Un ex-détenu de la prison américaine vient d’arriver à Genève. Comment pourra-t-il reprendre sa vie? Selon Mourad Benchellali, qui a séjourné dans le même camp, un soutien extérieur est indispensable. Un article de Caroline Zuercher dans 24 Heures.
L’ex-détenu ouzbek de Guantánamo, que le canton de Genève a décidé d’accueillir à titre humanitaire, est arrivé en Suisse dans le courant du mois de janvier. La Confédération l’a annoncé hier, mais, dans le but de le protéger et de l’aider à s’intégrer ni le canton de Genève ni Berne n’en disent davantage.
Comment vit-on ces premiers jours de liberté? Et les suivants? Mourad Benchellali, Français d’origine algérienne, a passé deux ans et demi dans la prison de Guantánamo. On lui reprochait d’avoir séjourné dans un camp d’entraînement d’Al-Qaida en Afghanistan. Il a toujours clamé son innocence, en expliquant avoir naïvement suivi son frère. Remis aux autorités françaises en juillet 2004, il restera encore derrière les barreaux hexagonaux jusqu’en janvier 2006. Un destin qu’il raconte dans un livre, Voyage vers l’enfer. Aujourd’hui, le jeune homme de 27 ans, blanchi par la justice française, a reconstruit sa vie. Il répond à nos questions.
– Comment se sent-on à la sortie de Guantánamo?
– Mon premier désir a été de revoir ma famille et mes amis. Mais bizarrement, dans un second temps, j’ai eu besoin de rester seul. Reprendre le contact avec les autres, c’est difficile… Cette sortie est une chose brutale. Il m’a fallu du temps pour raconter ce qui était arrivé.
Et puis, on se sent seul. Dans mon cas, je suis rentré en France, le pays où j’ai grandi. C’était un avantage, car même si les autorités ne m’ont pas aidé, je connaissais les structures. Je savais où demander de l’aide, par exemple pour trouver un emploi. Mais les choses seront dix fois plus dures pour cet Ouzbek qui arrive seul à Genève après sept ans à Guantánamo: il n’a pas ces repères. Ni le soutien de ses proches, de cette famille qui a manqué durant des années.
Au retour, il y a aussi le traumatisme, proportionnel au temps passé là-bas… Vous faites des cauchemars.

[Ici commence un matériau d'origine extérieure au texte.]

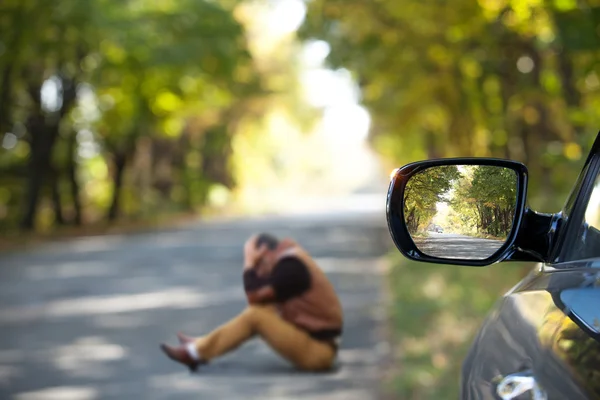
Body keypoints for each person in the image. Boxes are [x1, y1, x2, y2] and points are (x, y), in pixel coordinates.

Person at [160, 232, 344, 372]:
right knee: (261, 310)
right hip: (316, 345)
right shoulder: (288, 259)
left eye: (258, 264)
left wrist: (249, 262)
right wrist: (254, 263)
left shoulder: (291, 268)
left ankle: (194, 353)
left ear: (265, 253)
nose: (258, 272)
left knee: (256, 315)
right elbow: (258, 298)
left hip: (319, 352)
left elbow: (253, 295)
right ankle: (201, 345)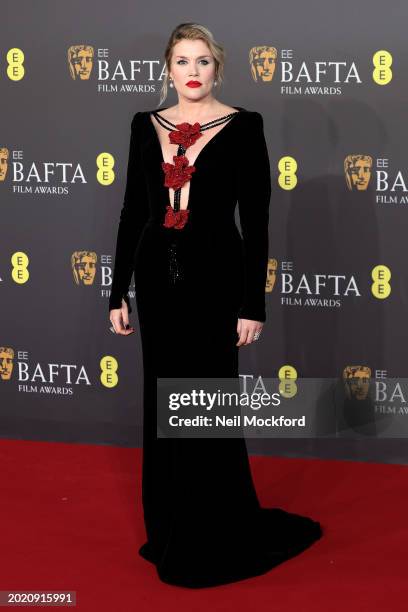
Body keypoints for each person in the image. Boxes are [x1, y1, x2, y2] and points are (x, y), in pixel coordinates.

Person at [108, 22, 323, 589]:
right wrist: (118, 290)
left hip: (215, 282)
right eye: (182, 61)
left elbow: (256, 224)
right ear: (168, 69)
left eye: (203, 61)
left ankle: (214, 528)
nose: (193, 72)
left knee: (206, 403)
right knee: (164, 401)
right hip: (157, 280)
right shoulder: (142, 125)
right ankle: (172, 528)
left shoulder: (244, 127)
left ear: (217, 68)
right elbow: (134, 209)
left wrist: (253, 304)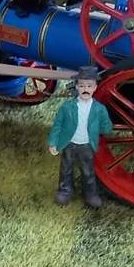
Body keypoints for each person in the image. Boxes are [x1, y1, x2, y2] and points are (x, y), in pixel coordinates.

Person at [47, 66, 112, 208]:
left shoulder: (99, 109)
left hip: (86, 144)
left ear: (95, 87)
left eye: (89, 86)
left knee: (88, 171)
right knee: (66, 168)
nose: (85, 89)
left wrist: (106, 129)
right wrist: (53, 142)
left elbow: (106, 125)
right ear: (76, 87)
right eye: (82, 85)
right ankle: (65, 191)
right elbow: (58, 125)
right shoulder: (67, 107)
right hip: (69, 143)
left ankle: (90, 194)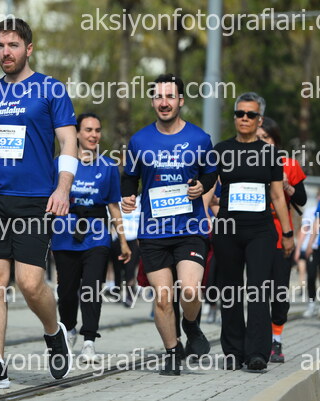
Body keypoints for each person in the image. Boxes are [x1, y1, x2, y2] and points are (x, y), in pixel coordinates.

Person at [0, 18, 78, 389]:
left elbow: (68, 142)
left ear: (29, 48)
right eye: (0, 45)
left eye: (13, 45)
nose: (5, 52)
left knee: (30, 282)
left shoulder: (50, 89)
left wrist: (63, 189)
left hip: (34, 200)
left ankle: (53, 330)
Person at [121, 73, 217, 375]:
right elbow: (129, 177)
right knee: (163, 298)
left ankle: (191, 324)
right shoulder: (139, 140)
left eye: (170, 97)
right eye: (159, 97)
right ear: (153, 101)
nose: (164, 102)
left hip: (190, 229)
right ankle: (173, 351)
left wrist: (201, 186)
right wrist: (128, 196)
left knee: (189, 290)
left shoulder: (200, 139)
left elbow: (210, 172)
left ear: (180, 101)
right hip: (153, 232)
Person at [213, 92, 294, 371]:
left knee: (259, 289)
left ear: (259, 120)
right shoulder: (221, 150)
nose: (244, 118)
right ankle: (233, 351)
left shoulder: (270, 153)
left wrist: (287, 233)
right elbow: (209, 188)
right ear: (235, 117)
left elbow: (278, 196)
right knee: (230, 290)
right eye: (240, 114)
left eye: (250, 114)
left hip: (260, 231)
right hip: (227, 231)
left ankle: (257, 352)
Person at [51, 113, 131, 363]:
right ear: (76, 133)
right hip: (65, 234)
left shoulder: (108, 166)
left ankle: (89, 341)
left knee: (92, 288)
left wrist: (123, 241)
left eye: (97, 130)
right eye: (88, 130)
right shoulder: (59, 164)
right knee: (66, 291)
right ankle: (69, 329)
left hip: (97, 236)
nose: (94, 135)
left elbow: (114, 206)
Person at [256, 116, 307, 363]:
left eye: (265, 138)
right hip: (254, 235)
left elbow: (302, 199)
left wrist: (287, 187)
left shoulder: (289, 164)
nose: (261, 142)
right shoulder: (246, 163)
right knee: (257, 292)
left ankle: (276, 340)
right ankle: (258, 341)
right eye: (257, 138)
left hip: (280, 237)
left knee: (278, 292)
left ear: (275, 140)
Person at [300, 191, 320, 317]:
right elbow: (316, 223)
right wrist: (309, 244)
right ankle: (311, 304)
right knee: (311, 275)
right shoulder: (317, 207)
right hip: (316, 247)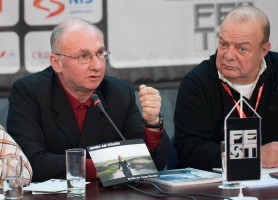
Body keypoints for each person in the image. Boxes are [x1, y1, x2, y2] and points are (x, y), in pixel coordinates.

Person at [7, 19, 169, 182]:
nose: (97, 66)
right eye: (84, 56)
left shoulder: (118, 92)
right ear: (57, 63)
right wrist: (104, 168)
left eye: (100, 54)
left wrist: (152, 123)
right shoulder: (30, 92)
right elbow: (28, 163)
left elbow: (152, 164)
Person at [174, 6, 278, 170]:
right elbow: (190, 151)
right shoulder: (197, 83)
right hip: (215, 186)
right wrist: (253, 155)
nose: (228, 55)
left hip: (276, 183)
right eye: (223, 44)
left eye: (241, 49)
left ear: (263, 50)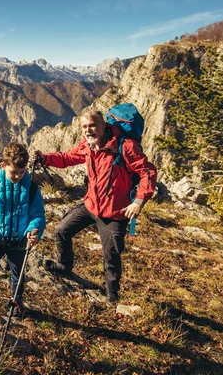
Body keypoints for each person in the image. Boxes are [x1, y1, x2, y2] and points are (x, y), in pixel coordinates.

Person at [35, 109, 157, 303]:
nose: (88, 130)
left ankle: (112, 294)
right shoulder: (87, 145)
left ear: (104, 125)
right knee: (61, 230)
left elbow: (147, 172)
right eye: (84, 126)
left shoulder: (125, 147)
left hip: (115, 213)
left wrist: (138, 202)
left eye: (92, 125)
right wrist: (45, 158)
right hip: (91, 205)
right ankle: (64, 266)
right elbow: (68, 158)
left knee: (111, 255)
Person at [0, 143, 45, 326]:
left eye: (22, 172)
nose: (18, 176)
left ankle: (15, 304)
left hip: (20, 241)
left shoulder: (31, 188)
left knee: (18, 275)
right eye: (14, 172)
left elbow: (37, 215)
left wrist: (33, 231)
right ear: (3, 165)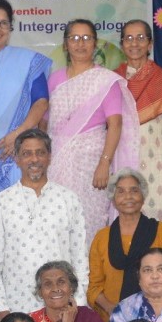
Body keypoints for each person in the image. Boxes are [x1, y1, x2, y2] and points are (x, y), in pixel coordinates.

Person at [0, 129, 89, 322]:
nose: (34, 159)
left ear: (49, 157)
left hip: (61, 311)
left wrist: (78, 303)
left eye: (40, 152)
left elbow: (79, 259)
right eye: (26, 153)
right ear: (17, 159)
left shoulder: (69, 199)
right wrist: (0, 308)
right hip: (17, 311)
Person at [48, 19, 140, 242]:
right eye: (75, 38)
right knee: (55, 222)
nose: (81, 44)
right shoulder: (54, 79)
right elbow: (45, 122)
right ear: (65, 45)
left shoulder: (105, 81)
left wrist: (104, 162)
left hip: (91, 163)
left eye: (87, 38)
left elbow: (115, 125)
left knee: (88, 222)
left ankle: (88, 275)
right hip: (56, 162)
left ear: (95, 44)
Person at [0, 0, 51, 206]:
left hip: (11, 152)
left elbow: (41, 101)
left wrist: (18, 134)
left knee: (14, 214)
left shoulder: (27, 61)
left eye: (4, 23)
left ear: (10, 27)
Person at [88, 170, 162, 320]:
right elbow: (94, 286)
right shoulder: (102, 237)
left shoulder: (160, 231)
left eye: (134, 190)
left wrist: (154, 308)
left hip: (156, 318)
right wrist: (110, 308)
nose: (128, 196)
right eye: (121, 191)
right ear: (113, 199)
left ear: (143, 196)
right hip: (112, 320)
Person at [117, 19, 162, 218]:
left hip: (159, 164)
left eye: (140, 38)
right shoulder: (113, 81)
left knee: (159, 222)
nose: (134, 43)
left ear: (150, 44)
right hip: (123, 162)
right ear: (122, 44)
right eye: (128, 38)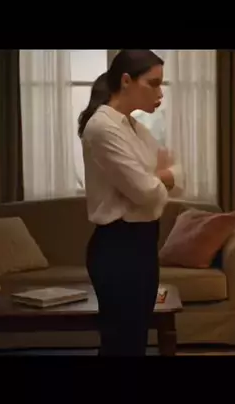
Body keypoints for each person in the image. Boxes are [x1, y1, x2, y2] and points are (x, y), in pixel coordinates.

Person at [79, 50, 183, 356]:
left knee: (134, 342)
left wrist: (159, 178)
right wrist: (161, 177)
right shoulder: (103, 127)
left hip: (143, 244)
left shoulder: (135, 128)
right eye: (153, 83)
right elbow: (147, 192)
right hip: (118, 248)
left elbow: (176, 175)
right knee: (122, 344)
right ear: (126, 81)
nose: (160, 93)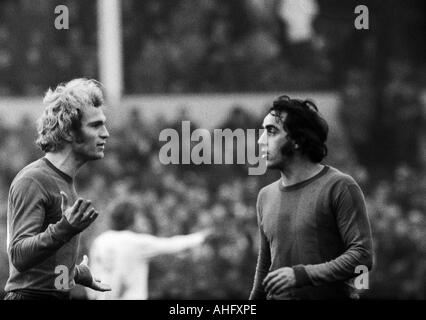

Et le regard des autres est difficile à supporter.
– Mais vous avez choisi de vous afficher dans un livre…
– J’espérais que les gens me comprennent mais, pour beaucoup, cela n’a pas été le cas. Et si ce livre m’a aidé à exorciser certains traumatismes, il m’a aussi valu d’être reconnu dans la rue. J’ai vu des personnes avoir peur de moi, j’ai perdu des emplois en intérim. Lorsque la fermeture du camp a été annoncée (le gouvernement Obama a décidé le 22 janvier 2009 de fermer dans les meilleurs délais Guantánamo), les choses ont un peu changé… Mais cela n’a pas duré: les gens gardent à l’esprit l’idée qu’un ancien détenu de Guantánamo est susceptible d’être dangereux. Donc je pense qu’il vaut mieux garder ce passé secret: moins les autres savent ce qui vous est arrivé, moins vous subirez leurs regards.
– Quels conseils peut-on donner à une personne qui vit cette situation?
– Je crois surtout qu’il faut conseiller aux personnes qui l’accueillent de l’aider! Seul, cet Ouzbek ne peut pas faire grand-chose. Il doit évidemment rencontrer un médecin. Et s’occuper, ne pas rester sans rien faire. C’est le meilleur moyen pour ne pas trop y penser…
– L’aider comment?
– Il faut lui offrir un suivi au-delà des premiers mois passés en Suisse, veiller à ce qu’il trouve un travail, un logement. Et qu’il puisse reprendre contact avec ses proches.
– Vous avez été libéré il y a quatre ans. Vous êtes-vous reconstruit?
– Je me suis réinséré. J’ai un travail de carreleur, un enfant, un logement, une épouse. Mais on continue à penser à tout cela. Dans la tête, cela reste difficile…
– Certains Suisses estiment que c’est aux Etats-Unis d’assumer. Et d’accueillir les anciens détenus.
– Logiquement oui. Mais il faut comprendre que les Américains, traumatisés par le 11 septembre, sont plus réticents que les Européens. Et ces derniers ont beaucoup critiqué Guantánamo: aujourd’hui, ils doivent aider à sa fermeture.